Yep, it is the abrasive in the surface of the strop that does the job, not the strop itself.


----------



## Jonny22 (Oct 16, 2018)

I just picked up a knife kit from Home Depot. Came with 12 knives and they were good quality. Probably close to as good as the pros use though.


----------



## mpounders (Jun 22, 2010)

> I just picked up a knife kit from Home Depot. Came with 12 knives and they were good quality. Probably close to as good as the pros use though.
> 
> - Jonny22


I'm guessing by knife kit, you may mean a set of gouges with different shapes? I have seen various sets of "woodcarving chisels/gouges" at Home Depot (like Buck Brothers) but never any actual carving knives (primarily see just utility knives).
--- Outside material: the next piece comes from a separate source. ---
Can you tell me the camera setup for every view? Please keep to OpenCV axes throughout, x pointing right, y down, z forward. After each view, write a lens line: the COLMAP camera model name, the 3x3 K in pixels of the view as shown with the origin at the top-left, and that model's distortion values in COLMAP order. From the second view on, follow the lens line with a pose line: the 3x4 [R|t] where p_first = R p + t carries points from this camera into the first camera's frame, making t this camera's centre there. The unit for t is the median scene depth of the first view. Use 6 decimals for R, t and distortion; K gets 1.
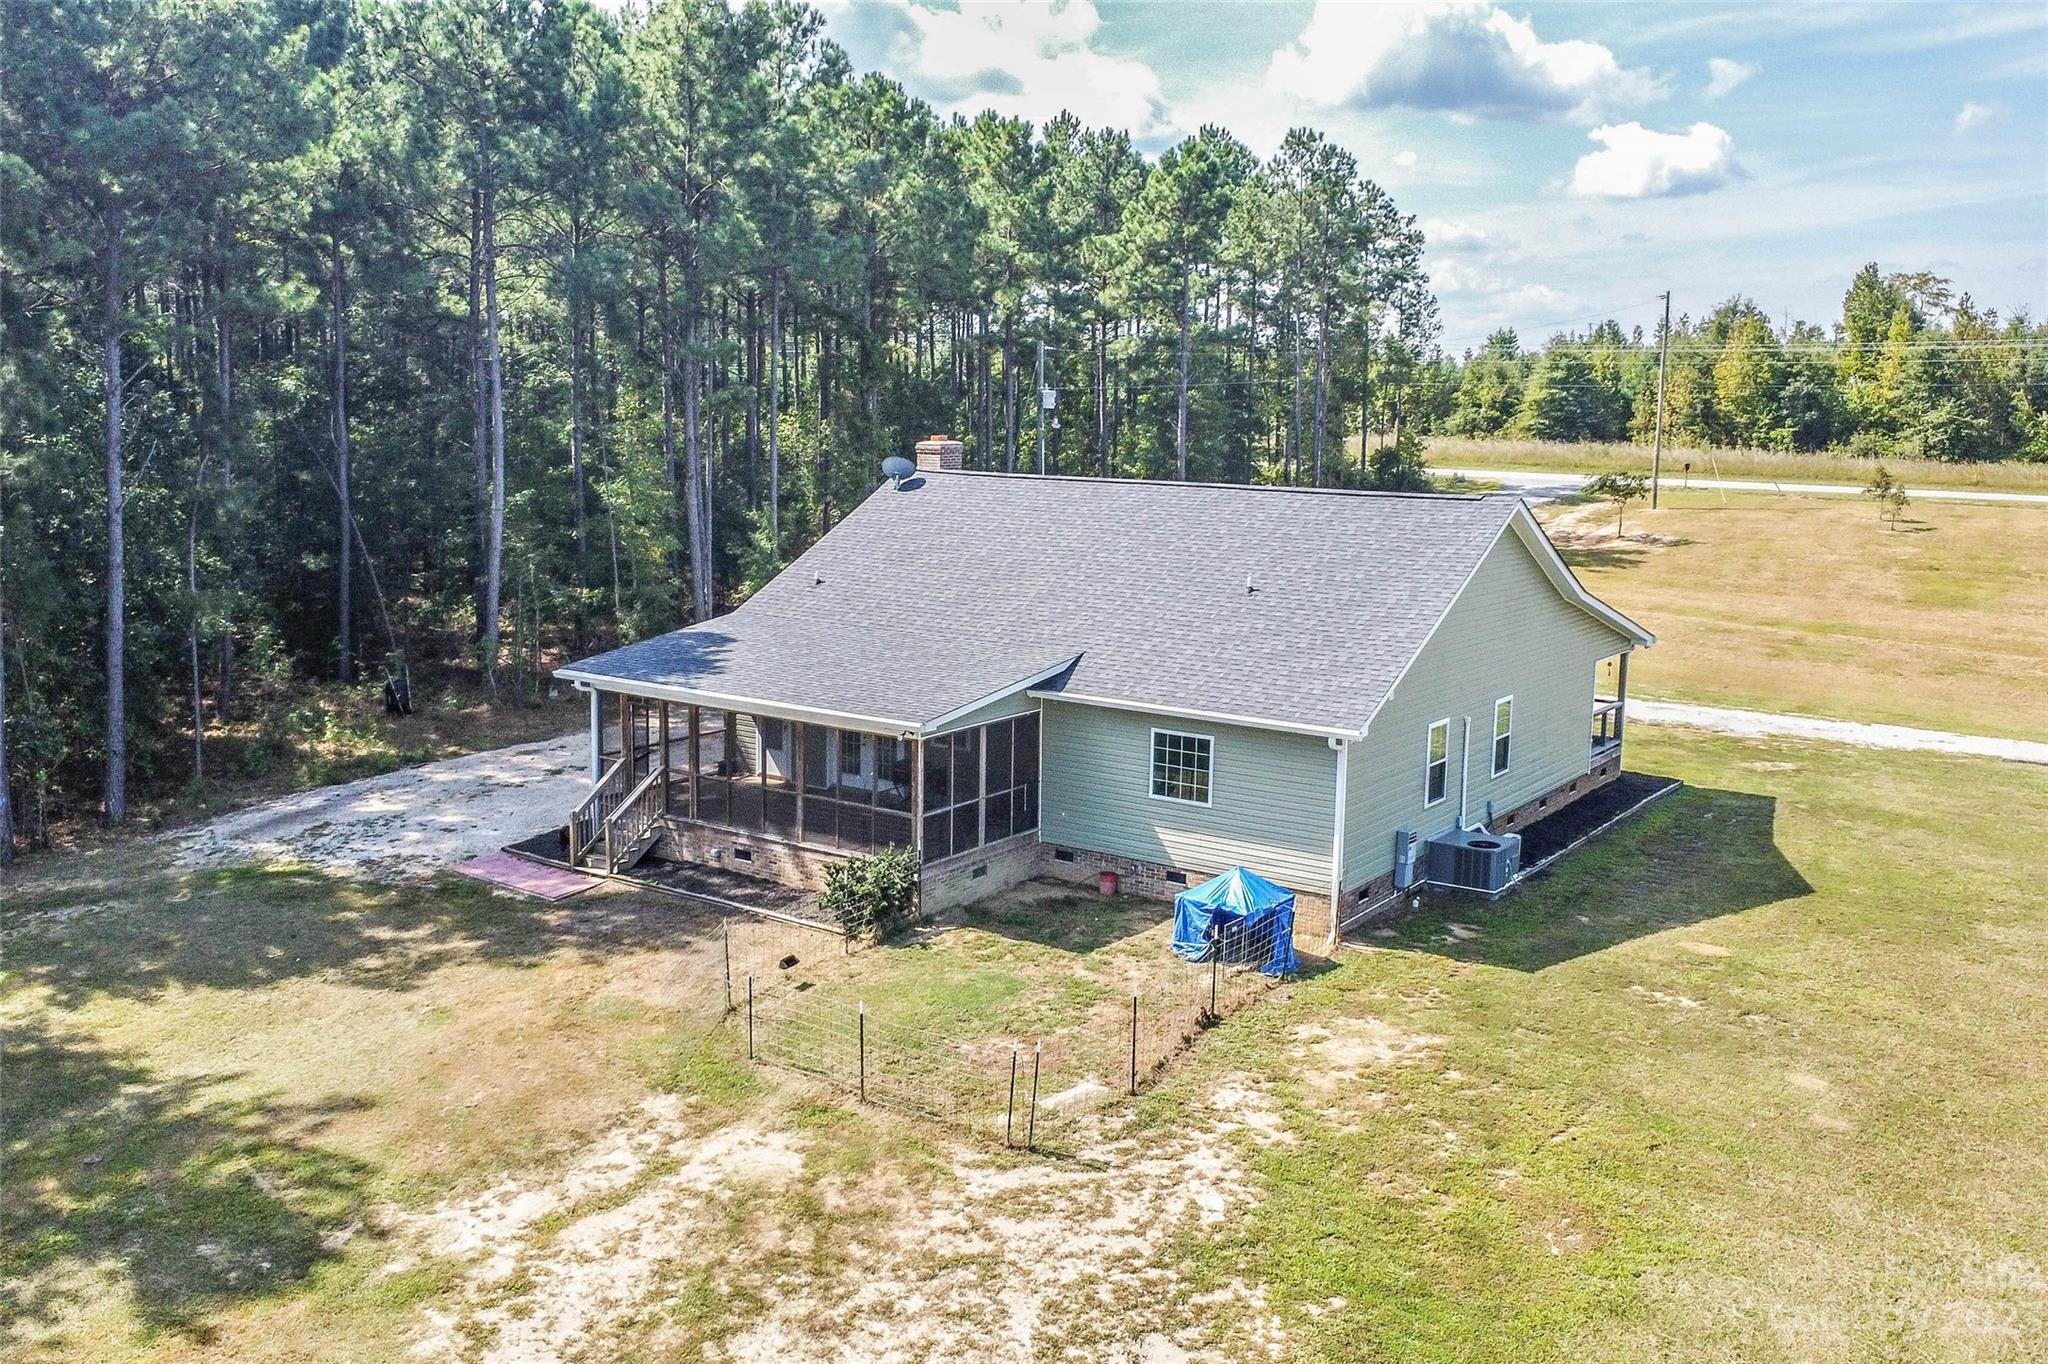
lens RADIAL K [[1769.8, 0, 1028.5], [0, 1769.8, 727.0], [0, 0, 1]] dist [0.005319, 0.008804]
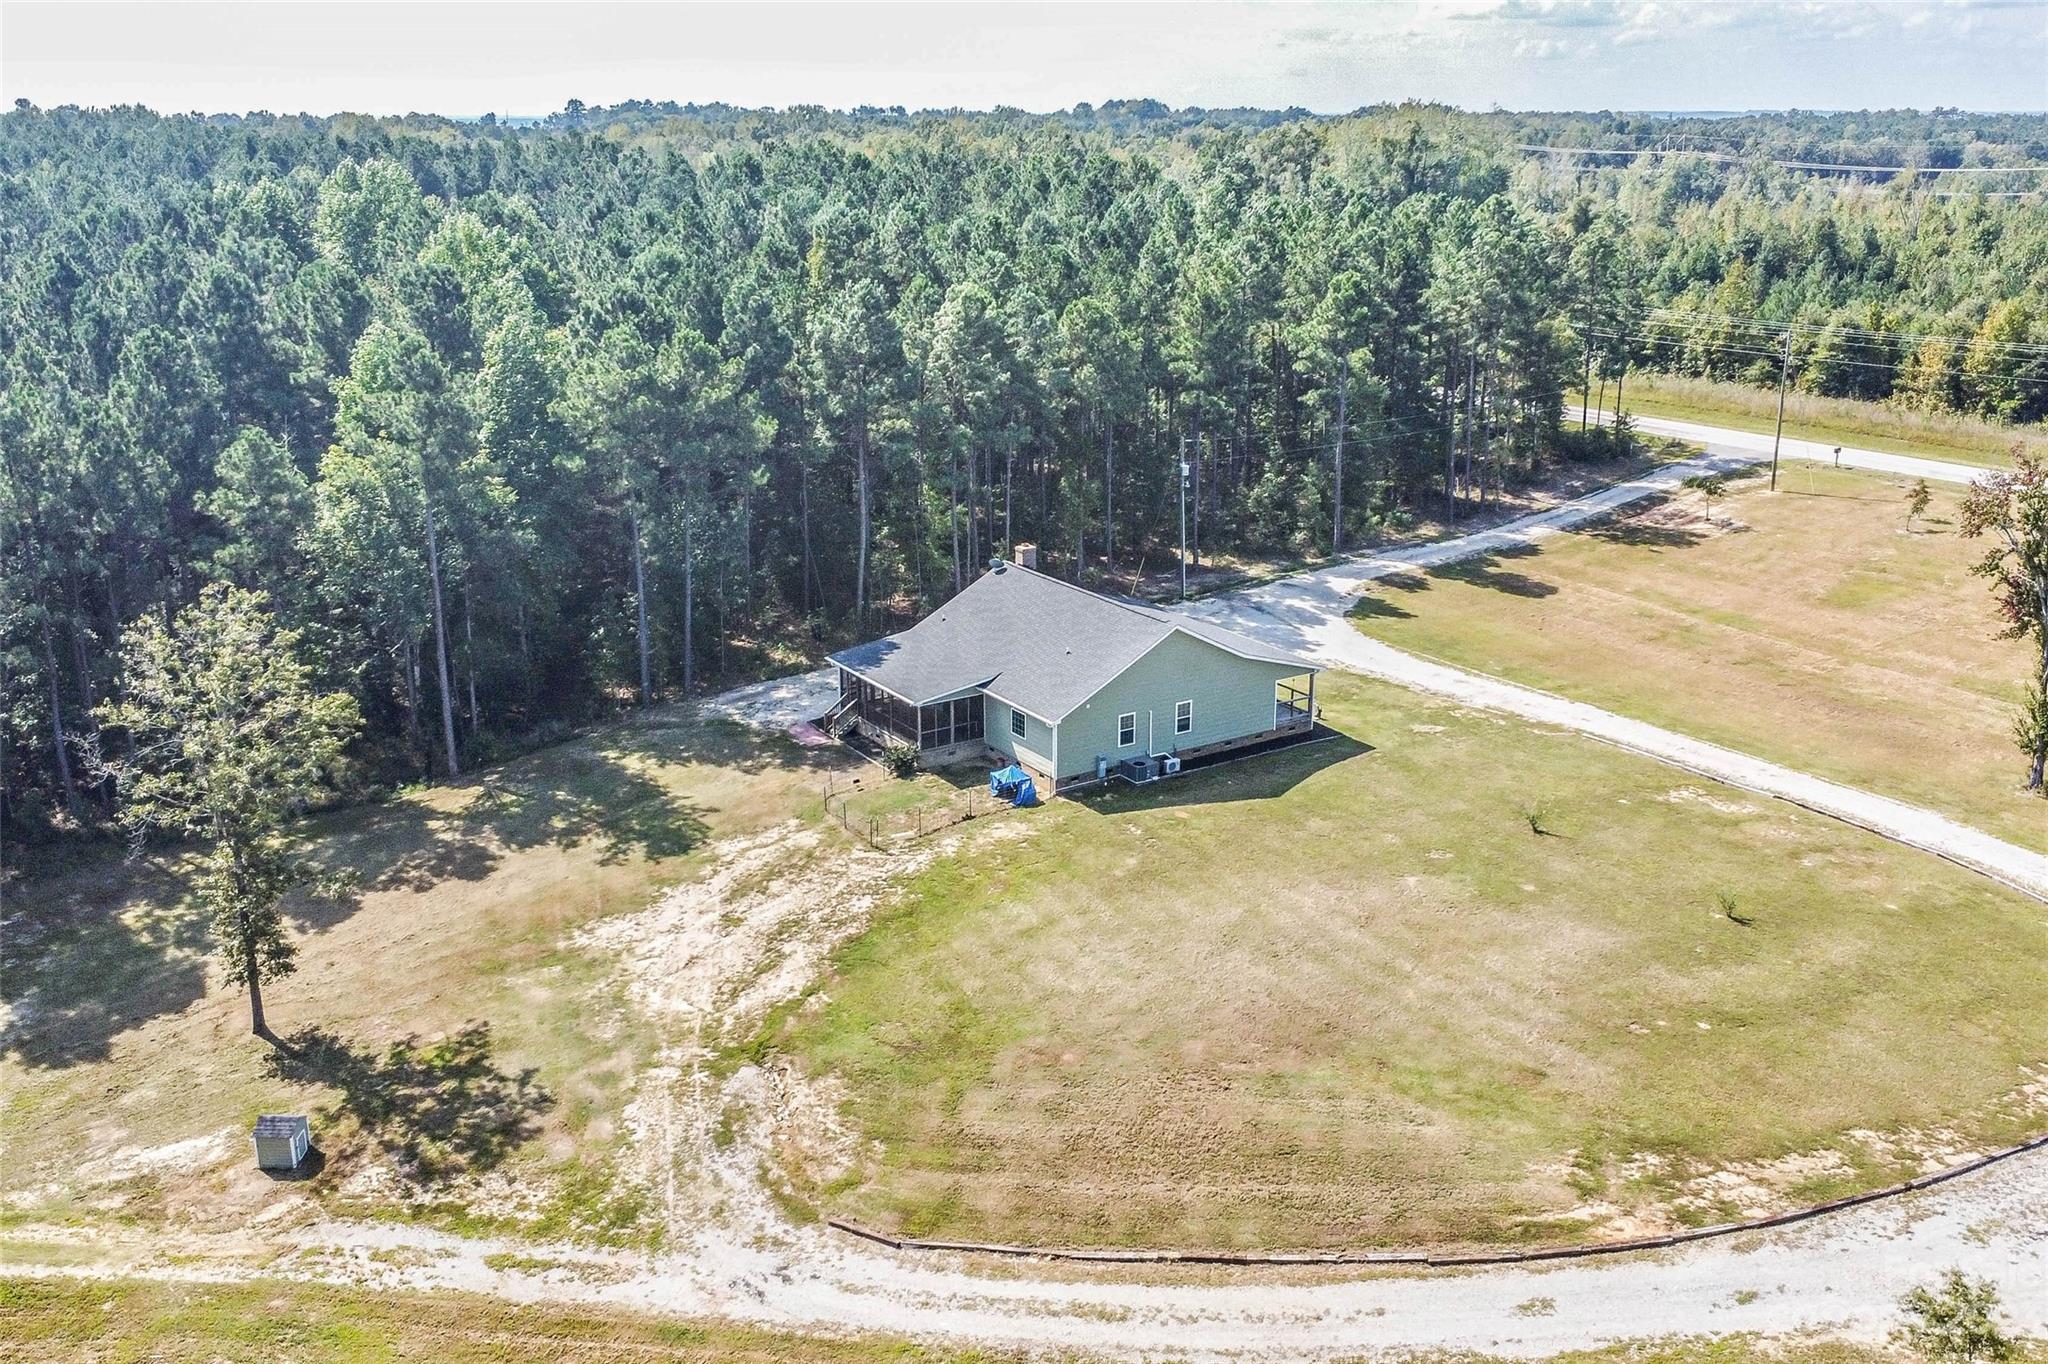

Unfortunately, they are not that great and are definitely not anything close to what the "pros" use! Every now and then, a new carver will show up with some of these or some from Harbor Freight and I have often volunteered to help "fix" them. Most of these inexpensive sets ($12-$25 for 8-12 tools) come with bevels so steep that you can't cut wood even with a mallet. Eventually, if you spend enough time or pay someone, the bevel can be worked down to something useful for carving and they can be sharpened. But it can take me hours per tool to make them cut and they still remain cheap tools with plastic handles. I own several sets myself and their only useful purpose has been to improve my patience and as a challenge for my sharpening skills. You would be better served to buy one individual tool that is sharp (Pfeil, Drake, OCCT, Helvie) and have a tool that is useful for carving immediately. A lot of people quickly give up carving because of dull tools and poor wood; it can be discouraging when people make it look so easy in videos and it really is the tools; not you.


----------